The research is critical for the safe and efficient processing, transportation, and storage of fluids.
The two-year project builds on the Edinburgh university’s long-standing expertise in CCUS research and aims to improve thermodynamic models to predict the phase behaviour of CO2 rich mixtures, specifically focusing on volatile organic compounds (VOCs) as the impurities.
The project outcomes will help establish optimum operational conditions throughout the CCUS chain as well as environmental compliance and proper CO2 storage.
In CCUS systems, VOCs are often found in the captured CO2 stream, primarily originating from the source. VOCs include, for example, benzene, toluene, xylene (BTX), aldehydes (formaldehyde, acetaldehyde), and various hydrocarbons depending on the fuel source and capture conditions.
Since the institution’s first CCUS related joint industry project in 2011, a specialist research group based in the School of Energy, Geoscience, Infrastructure and Society has developed advanced laboratories and expertise in experimental and modelling studies of the thermophysical properties of CCUS fluids.
Today, the group collaborates with more than ten major CCUS operators worldwide through consultancy and research projects.
Dr Pezhman Ahmadi, project lead from the specialist Hydrate, Flow Assurance and Phase Equilibria (HFAPE) research group at Heriot-Watt University, said, “For safety and technical reasons, understanding the thermodynamic behaviour of a fluid is key to its successful processing, transportation, and storage.”

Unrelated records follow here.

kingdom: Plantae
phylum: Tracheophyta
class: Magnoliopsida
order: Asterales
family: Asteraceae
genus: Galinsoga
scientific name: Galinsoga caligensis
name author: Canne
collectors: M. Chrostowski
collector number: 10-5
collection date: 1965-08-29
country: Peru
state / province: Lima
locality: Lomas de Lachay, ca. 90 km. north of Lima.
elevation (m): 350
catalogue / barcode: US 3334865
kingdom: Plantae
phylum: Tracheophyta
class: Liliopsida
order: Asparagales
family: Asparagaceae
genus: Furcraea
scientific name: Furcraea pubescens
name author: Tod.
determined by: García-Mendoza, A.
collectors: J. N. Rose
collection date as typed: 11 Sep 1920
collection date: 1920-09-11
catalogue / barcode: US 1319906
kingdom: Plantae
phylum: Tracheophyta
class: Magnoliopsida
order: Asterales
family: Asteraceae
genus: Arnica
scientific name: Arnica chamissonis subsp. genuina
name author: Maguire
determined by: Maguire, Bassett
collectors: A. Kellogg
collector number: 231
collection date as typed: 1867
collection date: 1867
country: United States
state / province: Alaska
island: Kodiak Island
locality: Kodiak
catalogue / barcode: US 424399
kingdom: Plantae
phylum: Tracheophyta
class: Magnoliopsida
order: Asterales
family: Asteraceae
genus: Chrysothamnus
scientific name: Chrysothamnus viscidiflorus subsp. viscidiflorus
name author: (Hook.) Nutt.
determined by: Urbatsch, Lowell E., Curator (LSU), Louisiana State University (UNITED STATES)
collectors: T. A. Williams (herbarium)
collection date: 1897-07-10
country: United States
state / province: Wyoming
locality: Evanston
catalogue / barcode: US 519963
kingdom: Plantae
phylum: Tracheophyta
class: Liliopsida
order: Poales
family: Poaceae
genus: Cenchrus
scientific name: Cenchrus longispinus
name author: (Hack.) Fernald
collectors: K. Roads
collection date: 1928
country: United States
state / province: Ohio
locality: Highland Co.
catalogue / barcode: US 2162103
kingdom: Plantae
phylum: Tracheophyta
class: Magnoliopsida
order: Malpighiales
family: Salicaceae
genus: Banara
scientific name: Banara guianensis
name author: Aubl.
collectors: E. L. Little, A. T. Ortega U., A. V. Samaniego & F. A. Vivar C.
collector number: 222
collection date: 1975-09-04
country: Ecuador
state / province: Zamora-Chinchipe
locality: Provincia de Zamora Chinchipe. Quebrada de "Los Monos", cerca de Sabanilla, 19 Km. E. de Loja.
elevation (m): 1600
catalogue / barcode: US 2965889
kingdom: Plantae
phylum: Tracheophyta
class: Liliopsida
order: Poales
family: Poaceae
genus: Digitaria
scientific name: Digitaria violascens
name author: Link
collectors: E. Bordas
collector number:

“In CCUS projects, where the working fluid is usually a CO2-rich mixture, the presence of impurities significantly influences the behaviour of the fluid in comparison to a pure CO2 stream. While thermodynamic models for pure CO2 are reliable thanks to abundant experimental data, impure CO2 streams, which are common in industry, pose challenges due to limited data and deficiencies in existing models.
“This project focuses on volatile organic compounds as a critical category of impurities so we can better understand the influence of this type of impurities and address this data gap.”
Professor Antonin Chapoy, project co-lead, said its modelling studies provide precise thermodynamic models that improve the safety, technical and economic aspects of CCUS operations.
“These models help reduce operational risks, such as hydrate or dry ice formation, and minimise costs while enhancing efficiency in the transportation and storage of CO2-rich fluids.”
The group was involved in the recent Northern Lights project, Norway’s pioneering carbon storage initiative that launched in September 2024 and recently announced its next phase.